Nur noch een Zahn im Maul, aba ,La Paloma‘ pfeifen“ soll mal ein Berliner Spruch gewesen sein, zu dem auch ein verschärftes bayerisches Pendant in den Annalen verzeichnet wird: „Koan Zahn im Mei, aba ,La Paloma‘ pfeifa“. Wahr ist in jedem Fall: „La Paloma“ ist, noch vor „Yesterday“, „We Are The Champions“ und „Strangers In The Night“, das schichten- und kulturkreisüberschreitend meistinterpretierte Stück der Welt. Über 2.000 Versionen sind allein auf Tonträgern veröffentlicht, darin naturgemäß nicht inbegriffen die zahlreichen vor der Erfindung der Schallplatte liegenden.

Etwas mehr als ein Promill davon, nämlich 26, sind jetzt bei Trikont auf einer CD erschienen, als Pilotprojekt einer Gesamtausgabe aller verfügbaren „La Paloma“- Cover – Versuche zur Historisierung von Pop bleiben also der Renner dieses hinübergehenden Jahres. Im vollen Bewußtsein seiner Unabschließbarkeit (kommen ja immer wieder neue Versionen dazu) versteht das Paloma-Projekt sich als „forschende Hommage“ – „ein Panorama der Verschiedenheit und Gemeinsamkeit der Welt- Populärkulturen“.

Wer die Kompilation ohne diese Vorgabe durchhört, könnte sie natürlich genausogut als ein Stück serieller Kunst verstehen – oder als Ableger des Phänomens der „unglaublich seltsamen Musik“. Track 3 zum Beispiel, die zweitälteste Bearbeitung auf der CD, stammt von dem Hawaiianer Frank Ferara und einem Kompagnon namens Paaluhi; es ist nicht viel mehr über die beiden Artisten bekannt, als daß sie in den Zwanzigern gefragte Sessionmusiker in den USA und Kanada waren, von wo das Stück auf Irrwegen nach Deutschland gelangte, um von der Odeon als „mexikanisches Lied“ herausgebracht zu werden. Bei Track 21 wiederum handelt es sich um die perfekte Krautrockisierung der Vorlage, 1975 auf der „Made In Germany“-LP von Amon Düül2 (Vocals: Renate Knaup- Krötenschwanz) erschienen. Weiter im Programm: eine Dub-Version (1985), eine Jazzversion (1982), Freddy Quinn, Caterina Valente sowie eine sogenannte Verballhornung durch die Straßenmusiker Otto & Bärnelli (etwa 1981).
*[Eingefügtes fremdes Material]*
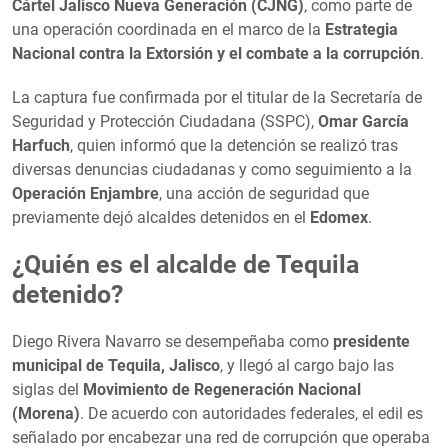
Cártel Jalisco Nueva Generación (CJNG)
, como parte de
una operación coordinada en el marco de la
Estrategia
Nacional contra la Extorsión y el combate a la corrupción
.
La captura fue confirmada por el titular de la Secretaría de
Seguridad y Protección Ciudadana (SSPC),
Omar García
Harfuch
, quien informó que la detención se realizó tras
diversas denuncias ciudadanas y como seguimiento a la
Operación Enjambre
, una acción de seguridad que
previamente dejó alcaldes detenidos en el
Edomex
.
¿Quién es el alcalde de Tequila
detenido?
Diego Rivera Navarro se desempeñaba como
presidente
municipal de Tequila, Jalisco
, y llegó al cargo bajo las
siglas del
Movimiento de Regeneración Nacional
(Morena)
. De acuerdo con autoridades federales, el edil es
señalado por encabezar una red de corrupción que operaba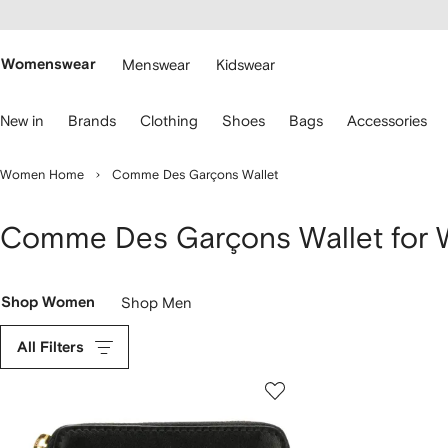
cessibility
Skip to
main
ARFETCH
content
Womenswear
Menswear
Kidswear
se
New in
Brands
Clothing
Shoes
Bags
Accessories
eyboard
rrows
o
Women Home
Comme Des Garçons Wallet
avigate.
Comme Des Garçons Wallet for
Shop Women
Shop Men
All Filters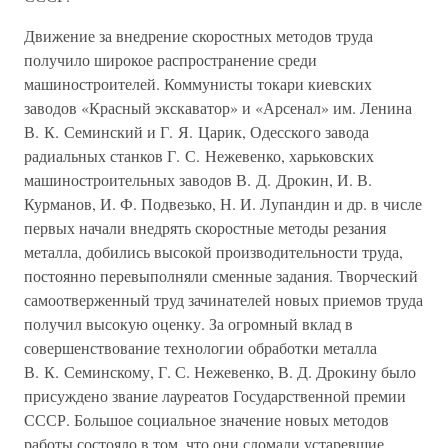
Движение за внедрение скоростных методов труда
получило широкое распространение среди
машиностроителей. Коммунисты токари киевских
заводов «Красный экскаватор» и «Арсенал» им. Ленина
В. К. Семинский и Г. Я. Царик, Одесского завода
радиальных станков Г. С. Нежевенко, харьковских
машиностроительных заводов В. Д. Дрокин, И. В.
Курманов, И. Ф. Подвезько, Н. И. Лупандин и др. в числе
первых начали внедрять скоростные методы резания
металла, добились высокой производительности труда,
постоянно перевыполняли сменные задания. Творческий
самоотверженный труд зачинателей новых приемов труда
получил высокую оценку. За огромный вклад в
совершенствование технологии обработки металла
В. К. Семинскому, Г. С. Нежевенко, В. Д. Дрокину было
присуждено звание лауреатов Государственной премии
СССР. Большое социальное значение новых методов
работы состояло в том, что они сломали устаревшие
Den (halb)wissenschaftlichen Charakter des Ganzen stellt der Herausgeber sicher, der Münchner Komponist und Musiker Kalle Laar. Als plaudernder Aufklärer führt er durch die Geschichte des Songs, markiert einige Eckdaten, Wissenswertes über „La Paloma“. Schon eine seltsame Karriere: In der zweiten Häfte des 19. Jahrhunderts von dem vielgereisten Spanier Sebastian de Iradier (womöglich aus mündlichen Quellen) erstmals in Notenschrift fixiert, avanciert das Stück bald nach dessen Ableben zum Hit. Unter der Nummer 6341 soll in Madrid erstmals ein Copyright auf „La Paloma“ niederlegt worden sein. Was Georges Bizet nicht hinderte, ein Seitenstück von Iradiers Songzyklus, „La Habanera“ (Dadadadadadaaa, dadadadadadaaaa... genau das), für seine Oper „Carmen“ zu klauen. Und weiter in diesem Sinne: Kaum haben Emile Berliner und Thomas Alva Edison die Ära der Reproduktion eingeleitet, ist mit als erstes „La Paloma“ auf den Schellackscheiben bzw. Heißwachszylindern (Columbia rec. 15113) zu finden.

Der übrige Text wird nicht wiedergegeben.